ABOUT THIS EXERCISE:
For the data below, report how many lines contain the string "Supreme" and write nothing more.

Saved entries:
= Beginning of Section =

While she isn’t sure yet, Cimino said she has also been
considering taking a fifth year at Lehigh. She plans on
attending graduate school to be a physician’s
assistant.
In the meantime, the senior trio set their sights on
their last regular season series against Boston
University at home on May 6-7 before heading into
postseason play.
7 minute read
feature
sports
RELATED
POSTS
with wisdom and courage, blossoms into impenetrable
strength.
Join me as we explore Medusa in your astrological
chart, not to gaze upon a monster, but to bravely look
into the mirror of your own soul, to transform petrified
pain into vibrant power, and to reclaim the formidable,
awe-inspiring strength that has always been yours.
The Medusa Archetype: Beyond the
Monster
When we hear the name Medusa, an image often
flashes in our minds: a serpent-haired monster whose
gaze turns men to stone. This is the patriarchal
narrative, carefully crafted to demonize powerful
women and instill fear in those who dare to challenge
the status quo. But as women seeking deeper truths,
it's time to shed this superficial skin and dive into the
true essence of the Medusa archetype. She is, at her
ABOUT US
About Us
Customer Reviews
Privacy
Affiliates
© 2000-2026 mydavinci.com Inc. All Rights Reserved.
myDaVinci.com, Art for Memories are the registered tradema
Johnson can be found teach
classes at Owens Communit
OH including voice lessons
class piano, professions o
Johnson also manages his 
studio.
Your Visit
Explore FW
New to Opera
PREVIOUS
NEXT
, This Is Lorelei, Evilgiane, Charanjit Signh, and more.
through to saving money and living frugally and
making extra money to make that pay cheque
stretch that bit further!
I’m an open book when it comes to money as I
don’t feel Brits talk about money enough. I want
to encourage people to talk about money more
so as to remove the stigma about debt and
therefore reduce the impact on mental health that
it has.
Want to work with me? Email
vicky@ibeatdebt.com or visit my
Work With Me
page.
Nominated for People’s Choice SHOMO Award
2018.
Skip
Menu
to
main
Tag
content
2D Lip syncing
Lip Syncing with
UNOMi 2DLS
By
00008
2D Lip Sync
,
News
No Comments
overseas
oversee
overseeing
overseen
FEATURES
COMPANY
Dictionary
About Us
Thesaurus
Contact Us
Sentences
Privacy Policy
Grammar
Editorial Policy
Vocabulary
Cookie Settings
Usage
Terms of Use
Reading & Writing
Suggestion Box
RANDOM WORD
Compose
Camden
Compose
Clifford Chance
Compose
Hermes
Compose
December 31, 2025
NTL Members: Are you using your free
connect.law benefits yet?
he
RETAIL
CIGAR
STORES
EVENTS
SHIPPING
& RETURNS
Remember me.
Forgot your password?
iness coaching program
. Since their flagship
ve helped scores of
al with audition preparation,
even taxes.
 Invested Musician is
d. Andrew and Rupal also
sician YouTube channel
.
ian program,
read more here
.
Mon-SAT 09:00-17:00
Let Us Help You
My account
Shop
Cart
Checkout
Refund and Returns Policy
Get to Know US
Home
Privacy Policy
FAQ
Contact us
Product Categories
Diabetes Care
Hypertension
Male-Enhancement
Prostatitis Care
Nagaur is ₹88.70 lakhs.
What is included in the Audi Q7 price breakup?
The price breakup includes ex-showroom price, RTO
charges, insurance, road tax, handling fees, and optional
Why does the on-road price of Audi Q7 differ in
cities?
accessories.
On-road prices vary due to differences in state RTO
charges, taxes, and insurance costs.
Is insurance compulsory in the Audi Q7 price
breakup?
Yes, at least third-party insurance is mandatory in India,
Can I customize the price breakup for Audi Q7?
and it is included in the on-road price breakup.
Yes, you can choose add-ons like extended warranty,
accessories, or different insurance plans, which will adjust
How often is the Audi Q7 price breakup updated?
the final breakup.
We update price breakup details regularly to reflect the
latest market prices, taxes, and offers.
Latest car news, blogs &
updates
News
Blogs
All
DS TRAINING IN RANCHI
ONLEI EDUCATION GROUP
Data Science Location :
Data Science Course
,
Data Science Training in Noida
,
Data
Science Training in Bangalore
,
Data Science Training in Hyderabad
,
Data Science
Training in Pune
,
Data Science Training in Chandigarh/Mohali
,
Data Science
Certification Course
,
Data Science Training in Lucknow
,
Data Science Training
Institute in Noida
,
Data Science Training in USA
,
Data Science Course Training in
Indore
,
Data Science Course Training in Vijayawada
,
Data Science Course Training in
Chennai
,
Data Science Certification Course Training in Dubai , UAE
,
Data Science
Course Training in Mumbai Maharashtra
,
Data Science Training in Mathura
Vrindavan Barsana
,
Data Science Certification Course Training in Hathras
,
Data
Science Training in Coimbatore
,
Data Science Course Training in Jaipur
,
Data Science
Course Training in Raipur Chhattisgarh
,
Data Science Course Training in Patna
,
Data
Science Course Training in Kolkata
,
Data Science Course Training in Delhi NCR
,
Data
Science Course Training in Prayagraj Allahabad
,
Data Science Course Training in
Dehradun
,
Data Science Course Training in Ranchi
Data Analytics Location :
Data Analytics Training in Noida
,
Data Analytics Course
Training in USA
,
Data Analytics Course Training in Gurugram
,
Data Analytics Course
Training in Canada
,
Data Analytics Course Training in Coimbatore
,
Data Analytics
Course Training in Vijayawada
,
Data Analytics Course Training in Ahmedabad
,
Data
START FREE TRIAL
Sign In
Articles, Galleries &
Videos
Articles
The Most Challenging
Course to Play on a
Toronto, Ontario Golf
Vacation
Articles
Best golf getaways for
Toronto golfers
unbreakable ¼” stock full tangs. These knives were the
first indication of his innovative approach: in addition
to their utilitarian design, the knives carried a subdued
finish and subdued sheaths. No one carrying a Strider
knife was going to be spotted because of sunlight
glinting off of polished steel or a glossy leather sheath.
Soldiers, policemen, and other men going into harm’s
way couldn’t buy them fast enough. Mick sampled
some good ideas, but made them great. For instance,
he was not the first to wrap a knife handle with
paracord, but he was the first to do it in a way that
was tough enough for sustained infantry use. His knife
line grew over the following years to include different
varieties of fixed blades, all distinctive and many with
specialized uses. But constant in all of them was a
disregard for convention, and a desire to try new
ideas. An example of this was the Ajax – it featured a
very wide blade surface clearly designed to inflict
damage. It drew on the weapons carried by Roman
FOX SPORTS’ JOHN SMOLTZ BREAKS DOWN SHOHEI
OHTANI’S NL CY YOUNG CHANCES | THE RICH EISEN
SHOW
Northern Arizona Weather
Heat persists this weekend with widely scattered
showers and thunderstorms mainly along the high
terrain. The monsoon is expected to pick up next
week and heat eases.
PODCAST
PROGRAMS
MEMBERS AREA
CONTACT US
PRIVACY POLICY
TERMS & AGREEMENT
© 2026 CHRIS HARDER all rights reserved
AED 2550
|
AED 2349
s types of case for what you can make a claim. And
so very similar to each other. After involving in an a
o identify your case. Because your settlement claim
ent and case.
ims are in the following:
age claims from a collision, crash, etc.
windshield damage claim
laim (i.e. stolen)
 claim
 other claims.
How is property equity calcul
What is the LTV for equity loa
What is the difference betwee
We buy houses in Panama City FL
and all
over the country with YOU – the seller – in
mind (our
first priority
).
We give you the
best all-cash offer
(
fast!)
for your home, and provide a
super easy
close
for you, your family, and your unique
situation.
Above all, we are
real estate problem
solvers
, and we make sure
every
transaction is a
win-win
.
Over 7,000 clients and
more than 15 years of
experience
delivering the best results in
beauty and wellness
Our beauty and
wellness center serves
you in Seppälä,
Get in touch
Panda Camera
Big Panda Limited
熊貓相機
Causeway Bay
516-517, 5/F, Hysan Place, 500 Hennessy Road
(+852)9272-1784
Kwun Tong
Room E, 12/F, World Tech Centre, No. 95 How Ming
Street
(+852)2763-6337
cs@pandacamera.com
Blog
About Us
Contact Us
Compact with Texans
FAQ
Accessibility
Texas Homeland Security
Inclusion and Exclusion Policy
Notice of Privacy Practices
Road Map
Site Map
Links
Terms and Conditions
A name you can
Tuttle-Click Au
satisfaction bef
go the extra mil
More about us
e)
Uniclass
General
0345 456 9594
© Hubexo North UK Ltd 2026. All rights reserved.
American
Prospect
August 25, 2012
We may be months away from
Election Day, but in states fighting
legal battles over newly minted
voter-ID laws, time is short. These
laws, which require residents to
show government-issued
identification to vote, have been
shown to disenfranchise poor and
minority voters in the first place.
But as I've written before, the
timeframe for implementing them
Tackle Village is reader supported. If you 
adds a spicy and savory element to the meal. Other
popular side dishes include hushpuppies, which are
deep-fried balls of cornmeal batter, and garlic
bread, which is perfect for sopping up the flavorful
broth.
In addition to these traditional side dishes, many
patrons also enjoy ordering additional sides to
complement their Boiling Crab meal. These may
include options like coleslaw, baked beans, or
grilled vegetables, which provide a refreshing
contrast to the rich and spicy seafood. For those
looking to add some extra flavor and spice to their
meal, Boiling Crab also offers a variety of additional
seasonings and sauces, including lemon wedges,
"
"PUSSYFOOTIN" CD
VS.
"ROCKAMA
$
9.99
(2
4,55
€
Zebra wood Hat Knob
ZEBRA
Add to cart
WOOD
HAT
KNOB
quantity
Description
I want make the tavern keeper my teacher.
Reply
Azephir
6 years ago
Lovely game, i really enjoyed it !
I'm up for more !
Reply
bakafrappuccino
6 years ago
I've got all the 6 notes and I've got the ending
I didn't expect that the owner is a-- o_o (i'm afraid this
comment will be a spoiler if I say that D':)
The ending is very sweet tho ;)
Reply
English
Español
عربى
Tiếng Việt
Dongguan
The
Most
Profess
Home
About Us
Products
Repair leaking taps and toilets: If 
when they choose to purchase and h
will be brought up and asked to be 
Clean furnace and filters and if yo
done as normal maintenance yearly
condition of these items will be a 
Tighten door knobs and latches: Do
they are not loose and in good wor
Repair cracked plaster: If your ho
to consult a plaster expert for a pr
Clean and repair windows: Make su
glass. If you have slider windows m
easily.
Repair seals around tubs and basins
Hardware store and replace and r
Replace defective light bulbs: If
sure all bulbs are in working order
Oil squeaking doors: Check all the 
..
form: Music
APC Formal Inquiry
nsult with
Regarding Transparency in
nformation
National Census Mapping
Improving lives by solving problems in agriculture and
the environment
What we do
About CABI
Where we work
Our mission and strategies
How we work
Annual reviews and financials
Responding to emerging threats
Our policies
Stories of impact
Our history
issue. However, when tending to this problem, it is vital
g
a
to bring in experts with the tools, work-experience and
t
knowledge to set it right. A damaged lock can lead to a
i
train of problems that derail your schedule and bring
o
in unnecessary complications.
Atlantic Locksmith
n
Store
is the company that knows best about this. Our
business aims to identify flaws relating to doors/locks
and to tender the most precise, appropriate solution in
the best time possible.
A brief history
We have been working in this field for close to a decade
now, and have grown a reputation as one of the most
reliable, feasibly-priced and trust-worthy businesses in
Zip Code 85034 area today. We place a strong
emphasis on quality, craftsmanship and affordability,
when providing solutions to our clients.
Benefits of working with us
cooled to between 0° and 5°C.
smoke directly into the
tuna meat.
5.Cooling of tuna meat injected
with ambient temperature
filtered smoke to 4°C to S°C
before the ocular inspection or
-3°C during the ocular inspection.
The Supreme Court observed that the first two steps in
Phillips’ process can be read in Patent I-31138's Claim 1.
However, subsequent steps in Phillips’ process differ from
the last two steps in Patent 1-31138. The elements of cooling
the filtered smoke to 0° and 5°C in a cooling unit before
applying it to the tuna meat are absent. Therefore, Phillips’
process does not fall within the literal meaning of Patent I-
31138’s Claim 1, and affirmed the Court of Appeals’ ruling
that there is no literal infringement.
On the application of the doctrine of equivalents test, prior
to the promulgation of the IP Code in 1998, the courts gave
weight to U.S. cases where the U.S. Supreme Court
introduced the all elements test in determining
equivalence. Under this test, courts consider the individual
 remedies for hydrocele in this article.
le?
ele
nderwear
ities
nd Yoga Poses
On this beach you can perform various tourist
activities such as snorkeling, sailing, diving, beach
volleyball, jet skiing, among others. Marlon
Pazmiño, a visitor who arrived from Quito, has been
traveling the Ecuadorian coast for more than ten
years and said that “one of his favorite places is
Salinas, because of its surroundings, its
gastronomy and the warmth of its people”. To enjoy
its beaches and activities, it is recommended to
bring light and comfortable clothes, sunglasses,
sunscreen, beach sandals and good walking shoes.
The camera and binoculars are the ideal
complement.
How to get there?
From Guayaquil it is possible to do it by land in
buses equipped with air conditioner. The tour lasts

= End of Section =

TASK RESPONSE:
2